After he left the dining room the chap at the next table asked if we knew who that was? We said we had no idea. “that’s Wayne Gretzky’s dad” he replied. “Who’s Wayne Gretzky” we stupidly asked. “What? You have never heard of Wayne , the finest ice hockey player EVER in the history of the game?” Seems we’d struck a nerve there. Oops.
So we did some homework. Google Wayne Gretzky and you’ll learn what can happen by playing the long game. Because it turns out that the world’s best-ever ice hockey player wasn’t born with any superior skills or special attributes like strength, physique or even speed. Apparently, he was shorter, lighter and slower than average. But his dad Walter coached him day after day to concentrate on skating to where the puck was going to be, not where it’s been. So Wayne concentrated on being at least two steps ahead. And became the best ever in his sport. And still revered to this day.

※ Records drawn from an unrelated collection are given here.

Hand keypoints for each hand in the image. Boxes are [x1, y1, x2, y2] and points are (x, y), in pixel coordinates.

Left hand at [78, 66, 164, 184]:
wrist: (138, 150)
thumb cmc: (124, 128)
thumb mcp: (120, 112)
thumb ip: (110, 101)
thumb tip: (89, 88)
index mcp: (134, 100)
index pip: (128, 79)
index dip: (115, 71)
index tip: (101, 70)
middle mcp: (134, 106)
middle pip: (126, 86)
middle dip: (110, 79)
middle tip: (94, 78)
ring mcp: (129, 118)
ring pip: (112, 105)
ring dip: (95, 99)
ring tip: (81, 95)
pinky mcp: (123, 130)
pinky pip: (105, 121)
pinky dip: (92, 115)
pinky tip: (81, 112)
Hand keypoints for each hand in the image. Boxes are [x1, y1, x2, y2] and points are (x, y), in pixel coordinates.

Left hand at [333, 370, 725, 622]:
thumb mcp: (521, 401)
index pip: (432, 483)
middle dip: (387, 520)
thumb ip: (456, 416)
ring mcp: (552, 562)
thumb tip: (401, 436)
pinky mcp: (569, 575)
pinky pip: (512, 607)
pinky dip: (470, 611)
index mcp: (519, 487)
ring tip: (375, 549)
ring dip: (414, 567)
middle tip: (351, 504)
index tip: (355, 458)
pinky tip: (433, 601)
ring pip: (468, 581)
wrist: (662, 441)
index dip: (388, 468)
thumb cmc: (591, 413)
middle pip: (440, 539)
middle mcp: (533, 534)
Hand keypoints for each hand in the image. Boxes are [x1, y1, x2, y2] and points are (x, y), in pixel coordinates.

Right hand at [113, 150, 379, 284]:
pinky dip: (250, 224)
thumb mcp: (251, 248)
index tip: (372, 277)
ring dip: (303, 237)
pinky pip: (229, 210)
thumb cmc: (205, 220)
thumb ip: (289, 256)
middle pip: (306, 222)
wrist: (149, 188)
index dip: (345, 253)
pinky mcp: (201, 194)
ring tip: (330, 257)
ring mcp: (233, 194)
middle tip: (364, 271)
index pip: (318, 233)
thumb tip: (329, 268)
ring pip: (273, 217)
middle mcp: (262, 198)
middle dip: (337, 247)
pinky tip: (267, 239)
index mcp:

Years and years of him following a long-game strategy paid off big-style. By the way, his dad Walter, now 81 is still alive and despite further health issues, I bet he’s still making others laugh and feel good. Have you noticed that radiators have more fun than drains? And if you walk around New York do remember that every skyscraper isn’t there thanks to drains and other short-term addicts. Same goes for the world’s great companies, and long haul successful fund managers like Warren Buffett.
Another example of a dad inspiring his son is that of Gabriel Perot. Gabriel was a cotton trader who gave his son, Ross Perot, a number of maxims of long game thinking for him to follow throughout his life. Such as ……

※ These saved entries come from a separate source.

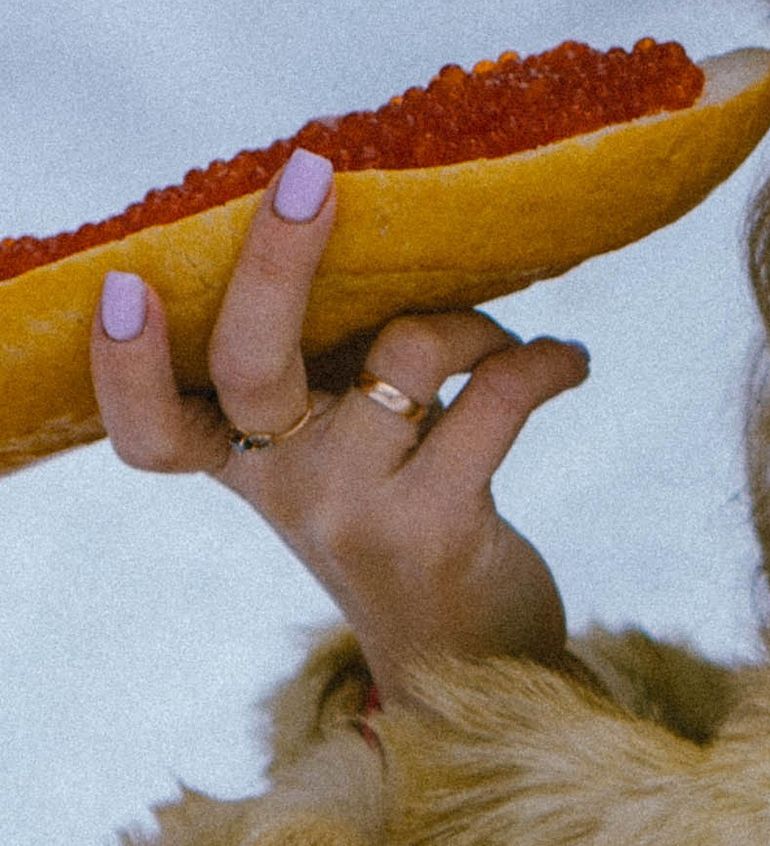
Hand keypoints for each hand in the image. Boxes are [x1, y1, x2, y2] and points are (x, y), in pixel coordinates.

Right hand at [91, 146, 589, 710]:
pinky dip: (545, 362)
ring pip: (408, 349)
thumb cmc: (405, 535)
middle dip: (278, 258)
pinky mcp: (439, 526)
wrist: (472, 668)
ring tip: (512, 344)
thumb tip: (365, 239)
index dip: (124, 365)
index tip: (124, 286)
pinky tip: (568, 363)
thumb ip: (325, 383)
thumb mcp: (340, 469)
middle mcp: (285, 489)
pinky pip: (496, 395)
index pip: (150, 430)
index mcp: (247, 467)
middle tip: (310, 177)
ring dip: (479, 323)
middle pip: (251, 361)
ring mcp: (356, 510)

“Meet obstacles or meet failure”
“Diamonds are chunks of coal that stuck to their job”
“No matter how small your lot is in life, there’s room enough on it for a service station”
“You cannot dream yourself into a character. You have to hammer away and forge yourself into one”
“If you spend too much time thinking about what could happen, you’ll spend too little making things happen”
His son clearly paid heed to the maxims. When Ross Perot died aged 81 he was worth over $4 billion.
My dad used to say “if a job’s worth doing, it’s worth doing right, no matter what it is”. He built furnaces as a fireclay bricklayer. Doesn’t matter whether you’re a brickie building walls or an IFA building futures, doing it right makes the difference. Stick by it over the long haul and it’s remarkable what you’ll achieve for yourself, and far more importantly, for others.
While you’re thinking about all that, think about planting some trees. And one day the shade will be really appreciated by someone else. Pass it on.